Lodge Kerrigan’s third feature is a fine portrait of madness in the modern city and one that’s marked by a frenetic, possessed performance from Damien Lewis in a title role that barely sees him leave the screen for a second. Kerrigan’s style of storytelling is to leap in and stay close: an agitated thirtysomething, William Keane (Lewis), is showing a photo of his young daughter to the ticket sellers at a New York bus station and explaining, with the help of a newspaper cutting, that he lost her at the same spot a year before. He wanders around the station, muttering wildly to himself and desperately trying to retrace his steps on the day that he lost his child. The camera stays close to Lewis – so close that you can almost smell his breath – and it’s only some minutes later, when our subject walks dangerously between cars and hollers his daughter’s name – ‘Sophie! Sophie!’ – that we recognise him as the type of person we see all the time in the city and usually dismiss as just another nutter.

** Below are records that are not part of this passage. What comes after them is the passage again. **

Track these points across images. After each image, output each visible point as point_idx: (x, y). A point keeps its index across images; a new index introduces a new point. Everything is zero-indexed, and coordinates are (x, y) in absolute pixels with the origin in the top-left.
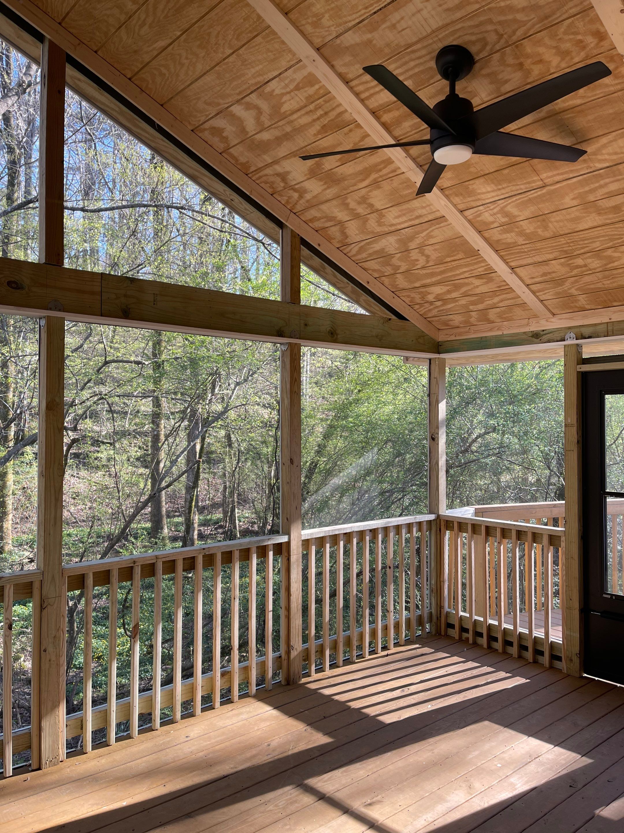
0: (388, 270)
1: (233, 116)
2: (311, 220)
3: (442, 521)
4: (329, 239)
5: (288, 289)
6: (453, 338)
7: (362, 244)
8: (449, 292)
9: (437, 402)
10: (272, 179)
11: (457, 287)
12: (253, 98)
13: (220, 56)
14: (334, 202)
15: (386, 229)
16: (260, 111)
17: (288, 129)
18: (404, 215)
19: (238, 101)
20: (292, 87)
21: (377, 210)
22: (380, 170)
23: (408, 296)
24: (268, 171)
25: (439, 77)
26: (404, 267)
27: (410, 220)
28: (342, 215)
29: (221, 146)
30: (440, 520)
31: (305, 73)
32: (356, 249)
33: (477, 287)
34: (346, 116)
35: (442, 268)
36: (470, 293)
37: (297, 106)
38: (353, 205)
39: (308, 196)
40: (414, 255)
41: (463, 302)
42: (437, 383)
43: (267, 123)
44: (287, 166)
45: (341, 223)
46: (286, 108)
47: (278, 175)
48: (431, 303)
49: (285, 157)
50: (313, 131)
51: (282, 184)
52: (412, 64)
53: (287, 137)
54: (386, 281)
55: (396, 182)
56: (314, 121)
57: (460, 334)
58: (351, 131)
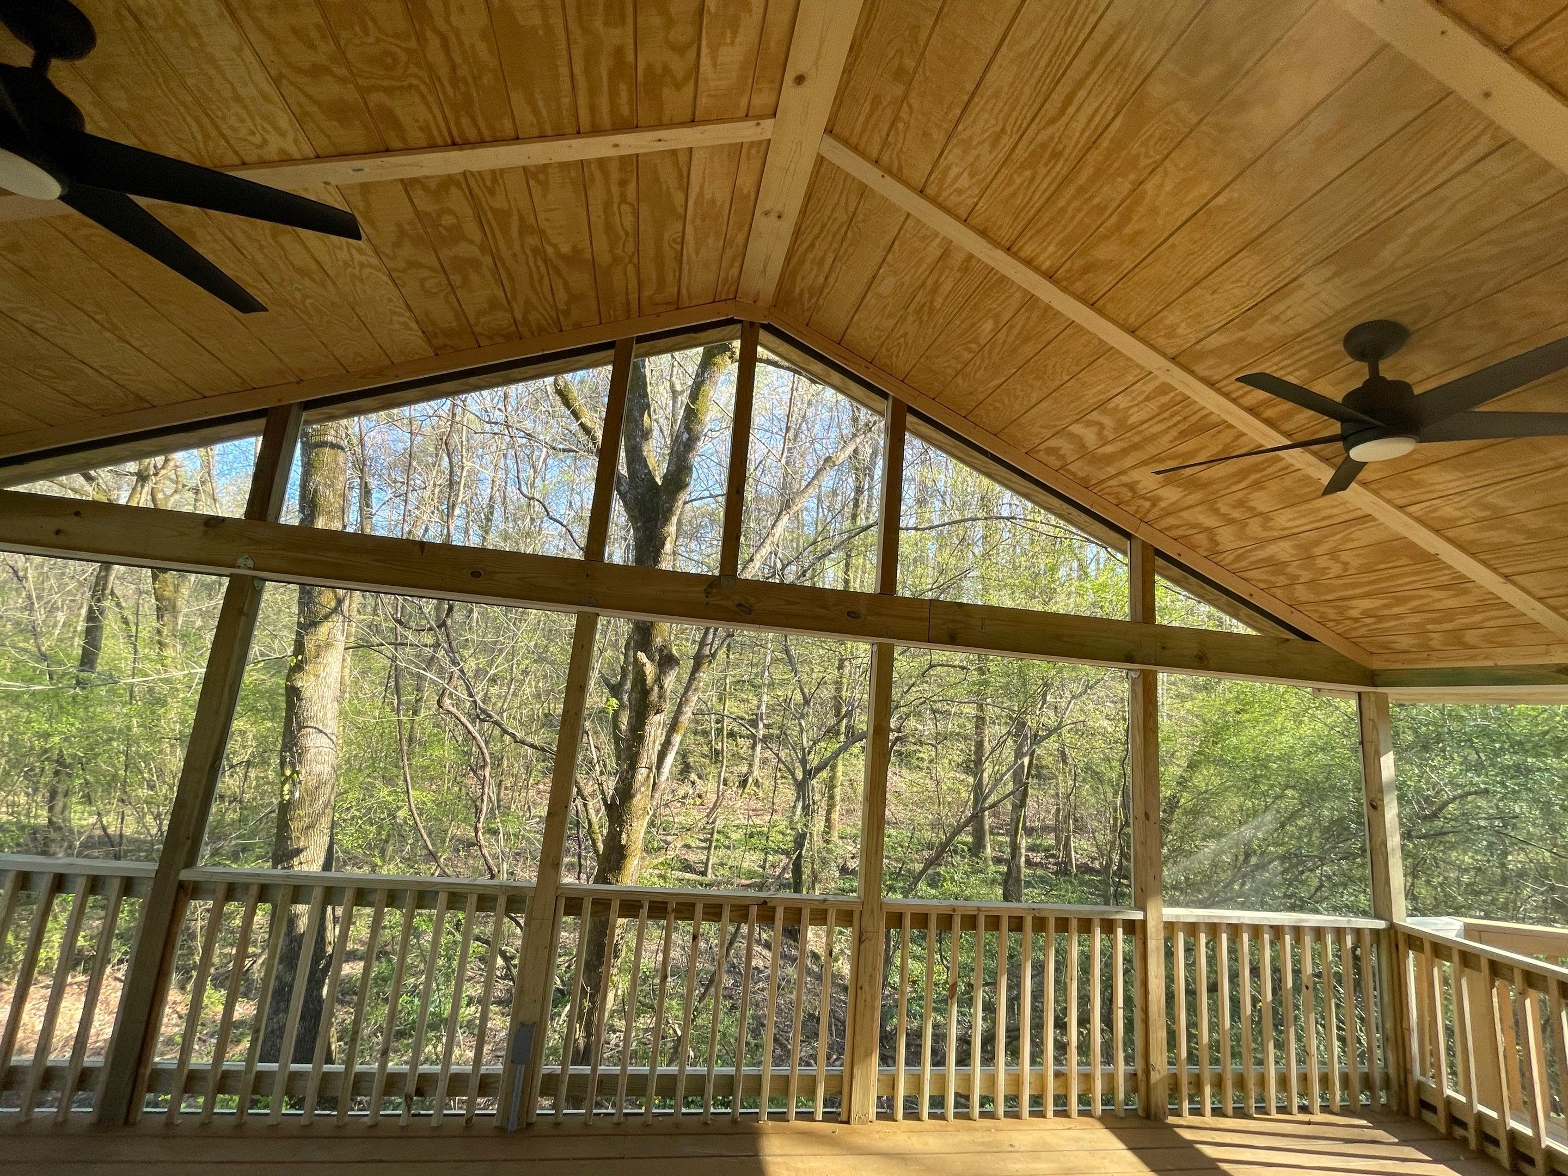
0: (1282, 580)
1: (1071, 435)
2: (1167, 529)
3: (1400, 934)
4: (1193, 548)
5: (1139, 606)
6: (1399, 666)
7: (1240, 551)
8: (1386, 606)
9: (1378, 755)
10: (1118, 490)
11: (1401, 601)
12: (1095, 416)
13: (1057, 383)
14: (1199, 508)
15: (1276, 534)
16: (1101, 426)
17: (1137, 439)
18: (1304, 516)
19: (1077, 421)
20: (1140, 399)
21: (1261, 514)
22: (1264, 469)
23: (1317, 611)
24: (1113, 482)
25: (1350, 359)
26: (1306, 576)
27: (1312, 522)
28: (1209, 521)
29: (1058, 464)
30: (1396, 932)
31: (1156, 383)
32: (1232, 557)
33: (1439, 600)
34: (1213, 419)
35: (1373, 577)
36: (1426, 608)
37: (1147, 416)
38: (1224, 509)
39: (1163, 504)
40: (1322, 562)
41: (1416, 618)
42: (1375, 727)
43: (1111, 437)
44: (1135, 475)
45: (1208, 530)
46: (1133, 420)
47: (1125, 485)
48: (1356, 620)
49: (1134, 467)
50: (1169, 437)
51: (1130, 494)
52: (1307, 352)
53: (1135, 447)
54: (1279, 593)
55: (1288, 482)
56: (1169, 428)
57: (1413, 661)
58: (1219, 432)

Kerrigan’s goal is to play with our preconceptions of madness by only ever allowing our impressions of Keane to be as steady as Keane’s mental state. Later in the film, when he befriends a mother (Amy Ryan) and daughter (Abigail Breslin) who live in the same cheap hotel, Keane seems calm, reasonable, loving, but our knowledge of his earlier violence disturbs us, not least when he appears at his most tender, tucking the little girl into bed or helping her to shampoo her hair. Kerrigan’s New York is a bleak place that consumes its weaker souls whole. If you can make it here, Kerrigan argues, you’re one lucky fellow.